### Exercise prompt
Each line of the records that follow must come back exactly, with pictures skipped.

### Data records
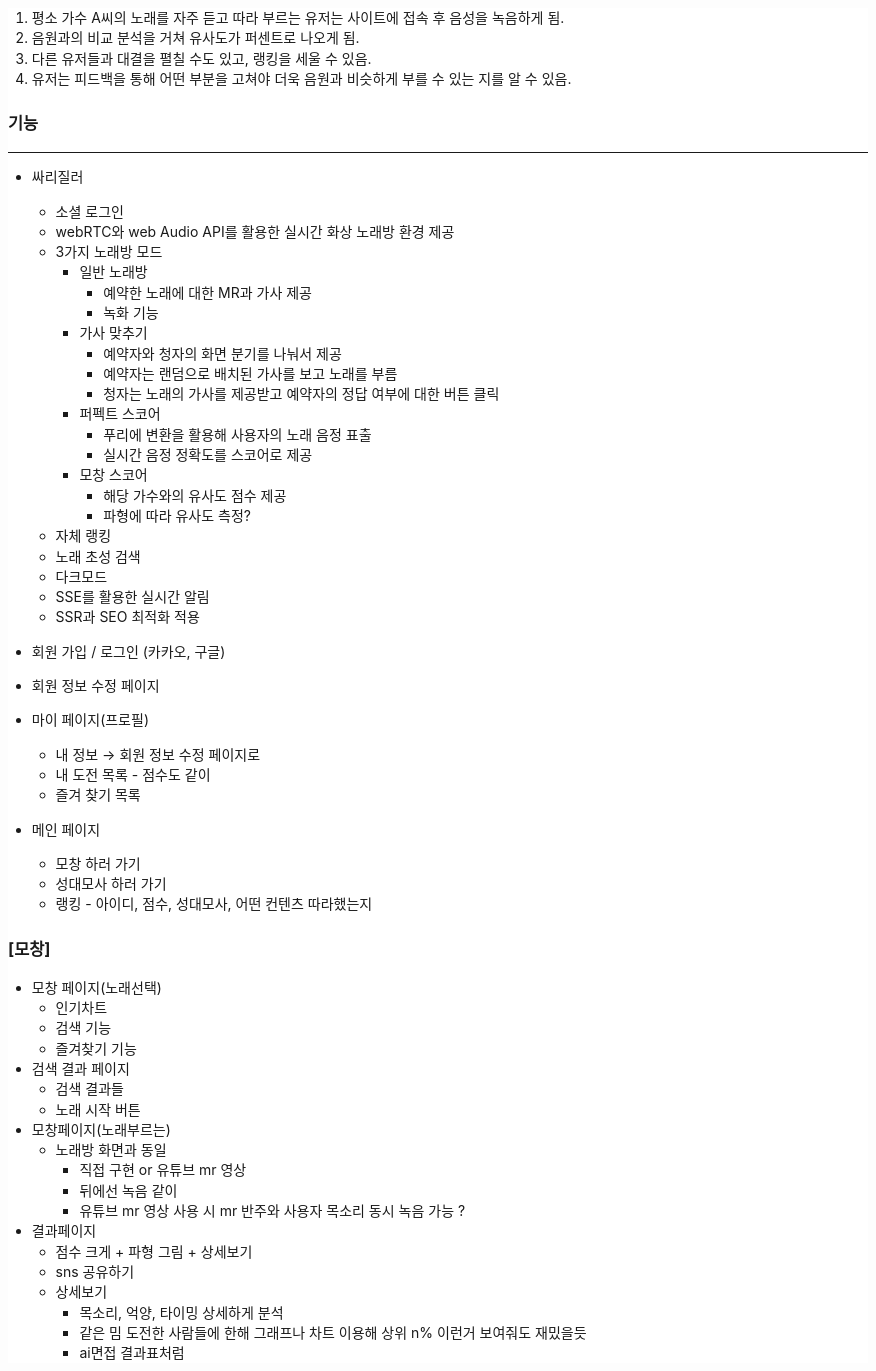 1. 평소 가수 A씨의 노래를 자주 듣고 따라 부르는 유저는 사이트에 접속 후 음성을 녹음하게 됨.
2. 음원과의 비교 분석을 거쳐 유사도가 퍼센트로 나오게 됨.
3. 다른 유저들과 대결을 펼칠 수도 있고, 랭킹을 세울 수 있음.
4. 유저는 피드백을 통해 어떤 부분을 고쳐야 더욱 음원과 비슷하게 부를 수 있는 지를 알 수 있음.

### 기능

---

- 싸리질러
    - 소셜 로그인
    - webRTC와 web Audio API를 활용한 실시간 화상 노래방 환경 제공
    - 3가지 노래방 모드
        - 일반 노래방
            - 예약한 노래에 대한 MR과 가사 제공
            - 녹화 기능
        - 가사 맞추기
            - 예약자와 청자의 화면 분기를 나눠서 제공
            - 예약자는 랜덤으로 배치된 가사를 보고 노래를 부름
            - 청자는 노래의 가사를 제공받고 예약자의 정답 여부에 대한 버튼 클릭
        - 퍼펙트 스코어
            - 푸리에 변환을 활용해 사용자의 노래 음정 표출
            - 실시간 음정 정확도를 스코어로 제공
        - 모창 스코어
            - 해당 가수와의 유사도 점수 제공
            - 파형에 따라 유사도 측정?
    - 자체 랭킹
    - 노래 초성 검색
    - 다크모드
    - SSE를 활용한 실시간 알림
    - SSR과 SEO 최적화 적용

- 회원 가입 / 로그인 (카카오, 구글)
- 회원 정보 수정 페이지
- 마이 페이지(프로필)
    - 내 정보 → 회원 정보 수정 페이지로
    - 내 도전 목록 - 점수도 같이
    - 즐겨 찾기 목록

- 메인 페이지
    - 모창 하러 가기
    - 성대모사 하러 가기
    - 랭킹 - 아이디, 점수, 성대모사, 어떤 컨텐츠 따라했는지

### [모창]

- 모창 페이지(노래선택)
    - 인기차트
    - 검색 기능
    - 즐겨찾기 기능
- 검색 결과 페이지
    - 검색 결과들
    - 노래 시작 버튼
- 모창페이지(노래부르는)
    - 노래방 화면과 동일
        - 직접 구현 or 유튜브 mr 영상
        - 뒤에선 녹음 같이
        - 유튜브 mr 영상 사용 시 mr 반주와 사용자 목소리 동시 녹음 가능 ?
- 결과페이지
    - 점수 크게 + 파형 그림 + 상세보기
    - sns 공유하기
    - 상세보기
        - 목소리, 억양, 타이밍 상세하게 분석
        - 같은 밈 도전한 사람들에 한해 그래프나 차트 이용해 상위 n% 이런거 보여줘도 재밌을듯
        - ai면접 결과표처럼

### Answer below
 1. 평소 가수 A씨의 노래를 자주 듣고 따라 부르는 유저는 사이트에 접속 후 음성을 녹음하게 됨.
2. 음원과의 비교 분석을 거쳐 유사도가 퍼센트로 나오게 됨.
3. 다른 유저들과 대결을 펼칠 수도 있고, 랭킹을 세울 수 있음.
4. 유저는 피드백을 통해 어떤 부분을 고쳐야 더욱 음원과 비슷하게 부를 수 있는 지를 알 수 있음.

### 기능

---

- 싸리질러
    - 소셜 로그인
    - webRTC와 web Audio API를 활용한 실시간 화상 노래방 환경 제공
    - 3가지 노래방 모드
        - 일반 노래방
            - 예약한 노래에 대한 MR과 가사 제공
            - 녹화 기능
        - 가사 맞추기
            - 예약자와 청자의 화면 분기를 나눠서 제공
            - 예약자는 랜덤으로 배치된 가사를 보고 노래를 부름
            - 청자는 노래의 가사를 제공받고 예약자의 정답 여부에 대한 버튼 클릭
        - 퍼펙트 스코어
            - 푸리에 변환을 활용해 사용자의 노래 음정 표출
            - 실시간 음정 정확도를 스코어로 제공
        - 모창 스코어
            - 해당 가수와의 유사도 점수 제공
            - 파형에 따라 유사도 측정?
    - 자체 랭킹
    - 노래 초성 검색
    - 다크모드
    - SSE를 활용한 실시간 알림
    - SSR과 SEO 최적화 적용

- 회원 가입 / 로그인 (카카오, 구글)
- 회원 정보 수정 페이지
- 마이 페이지(프로필)
    - 내 정보 → 회원 정보 수정 페이지로
    - 내 도전 목록 - 점수도 같이
    - 즐겨 찾기 목록

- 메인 페이지
    - 모창 하러 가기
    - 성대모사 하러 가기
    - 랭킹 - 아이디, 점수, 성대모사, 어떤 컨텐츠 따라했는지

### [모창]

- 모창 페이지(노래선택)
    - 인기차트
    - 검색 기능
    - 즐겨찾기 기능
- 검색 결과 페이지
    - 검색 결과들
    - 노래 시작 버튼
- 모창페이지(노래부르는)
    - 노래방 화면과 동일
        - 직접 구현 or 유튜브 mr 영상
        - 뒤에선 녹음 같이
        - 유튜브 mr 영상 사용 시 mr 반주와 사용자 목소리 동시 녹음 가능 ?
- 결과페이지
    - 점수 크게 + 파형 그림 + 상세보기
    - sns 공유하기
    - 상세보기
        - 목소리, 억양, 타이밍 상세하게 분석
        - 같은 밈 도전한 사람들에 한해 그래프나 차트 이용해 상위 n% 이런거 보여줘도 재밌을듯
        - ai면접 결과표처럼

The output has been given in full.